We make extensive use of Tugboat in our development process for generating on demand QA environments for every branch. However, "on demand" isn't instant. It still requires building the site (e.g. build the theme, run deployment commands, run database updates, etc) before it is ready for testing.

This isn't much of an issue when building a single site, but when a codebase powers a platform of ~20 sites, the build process requires too much patience to be considered "on demand", which isn't what you want in a CI/CD process. As we have added sites to this platform, the build times continued to rise and recently topped the 15 minute mark, which felt like a bridge too far. So we went to work on a solution.

Running each site build sequentially offered limited options for faster builds. Removing build operations or speeding up the operations already in place were about the only options. We even explored limiting the kinds of commands we run based upon the directories that the diff contained, but decided that the limited cases where it would actually help weren’t worth the risk of deviating from the production deployment process.

It became clear that a real solution would require thinking outside the sequential box.

Task Parallelization with Robo

What if we could run multiple commands at one time and deploy the sites in parallel? We had previously used the parallel command in instances such as these with some success, but sorting out all of the flags and arguments isn't an intuitive process, which left us unsatisfied with the end result.

Enter Robo, our tool of choice for simplifying the authoring of CI/CD tasks the past several years. While researching alternative solutions for parallelizing our builds, we found the ParallelExec class and set off on refactoring our code.

The refactoring proved to be fairly straightforward thankfully, but it can never be too easy. The new parallel process exposed some unexpected speed bumps with certain idiosyncrasies with the way child themes are built, but we were able to overcome these issues and soon had a working prototype.

Below are snippets of the original process and the new process.

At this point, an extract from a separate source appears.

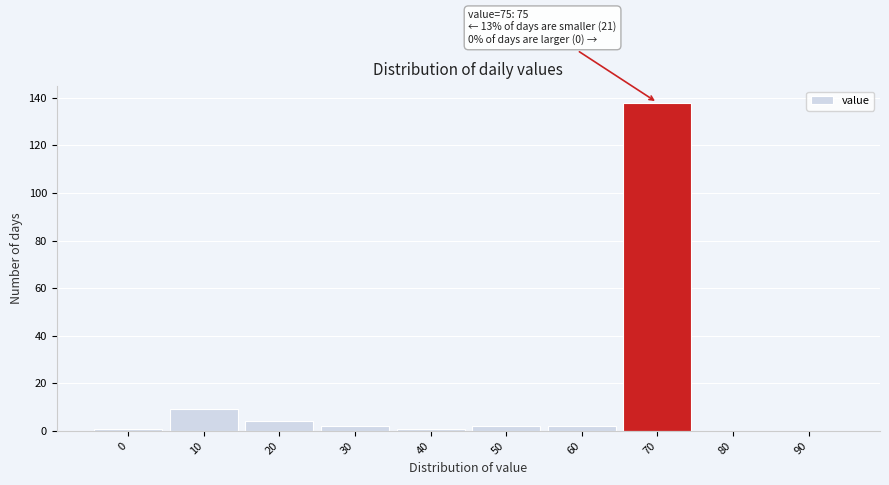

Reading right to left, extract all data points from this chart.

90=0	80=0	70=138	60=2	50=2	40=1	30=2	20=4	10=9	0=1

Sequential Robo Deployment Script

foreach ($sites as $siteName => $siteInfo) {
$this->io()->section("$siteName: tugboat build.");
// Build the theme.
$this->say("$siteName: theme build.");
$results->accumulate(
"$siteName theme build",
$this->taskExec("composer robo theme:build $siteName")->run()
);
// Deploy Drupal.
$results->accumulate(
"$siteName deploy drupal",
$this->taskExec("composer robo deploy:drupal $this->tugboatRoot $siteName web")->run()
);
}
}
...

Parallel Robo Deployment Script

$parallelTasks = $this->taskParallelExec()->printOutput(TRUE);
foreach ($sites as $siteName => $siteInfo) {
// Build the theme.
$parallelTasks->process(
$this->taskExec("composer robo theme:build $siteName")
);
// Deploy Drupal.
$parallelTasks->process(
$this->taskExec("composer robo deploy:drupal $this->tugboatRoot $siteName web")
);
}
$parallelTasks->run();
...

Leveraging the online Build Command

While the parallelization of the build steps was the largest factor in reducing our build times, it wasn't the only optimization we made. The online command allows "commands to run once, after a Preview has built, is online, and is ready to accept incoming requests," which allowed Tugboat to report success to the PR and then complete additional checks.

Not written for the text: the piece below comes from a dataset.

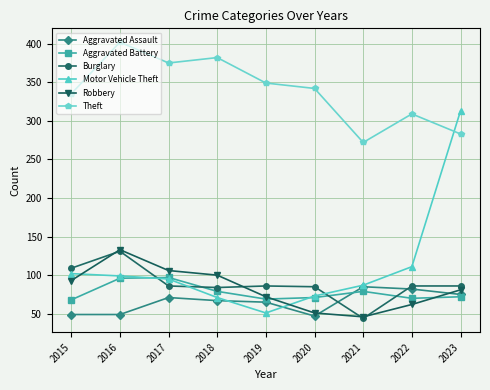

Which label corresponds to the largest value in the chart?

2016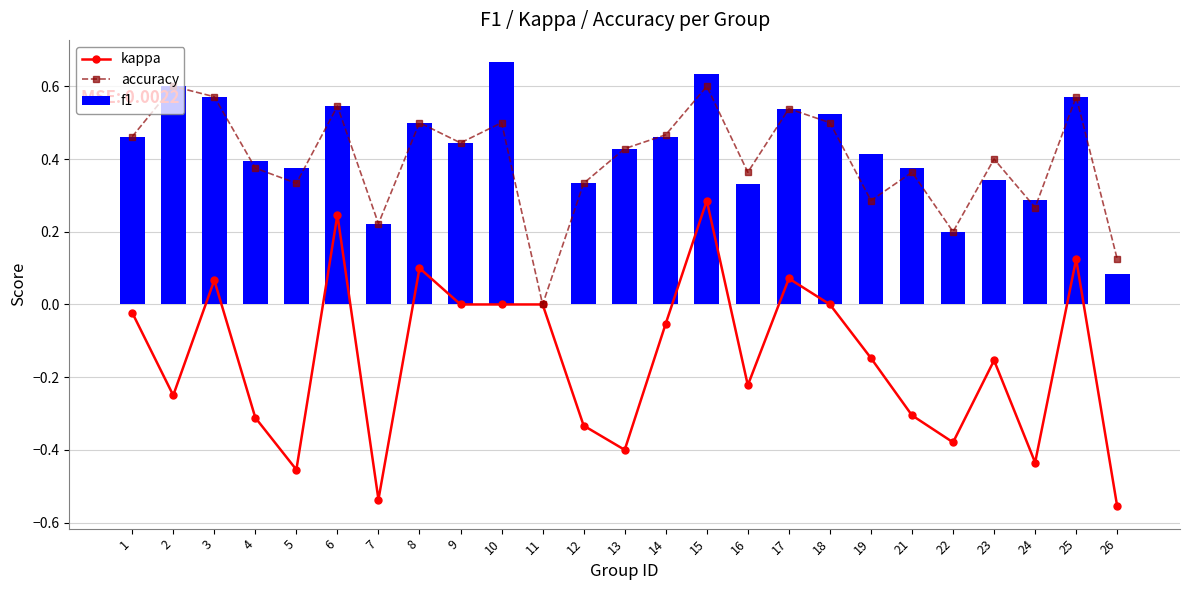

What is the maximum value for f1?

0.7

With this in mind, we moved the configuration validation process from the build command to the online command to further reduce our build times. This improvement also allowed us to report configuration check failures independently of the PR preview’s status. Now a failing config check does not fail the entire build. This empowers PR authors and reviewers to work more nimbly: client stakeholders can still preview a new feature or bugfix while developers sort out configuration issues.

Tugboat Build Time Trial Results

With these changes we took a ~14 minute build process down to ~3:30 minutes, which is a substantial win. That is nearly three times faster according to my math, and it should scale nicely into the future. This should also be a big win for reducing developer context switching while waiting for a QA environment.

The only downside is that we now only have 3 minutes to refill our coffee after submitting a PR. ☕️😏️

Caveat: Parallelization Within Concurrent Builds

We should note that Tugboat offers the ability to perform concurrent preview builds within their infrastructure configuration for some plans. However, when we enabled parallelization within the build process for a preview that was already building several previews concurrently, we quickly began maxing out our CPU and memory usage.

Increasing our server size is one solution to this problem, but we opted for reducing the concurrency of Tugboat preview builds. New previews might have to wait in line, but the line moves much more quickly.

Limiting the number of cores used by Robo's parallel task execution was also proposed as a way to limit the resources one preview would consume. This should allow multiple previews to build at once, each using parallelization within their internal build process. However, this is currently not supported by Robo, so we can't report whether this would be helpful yet.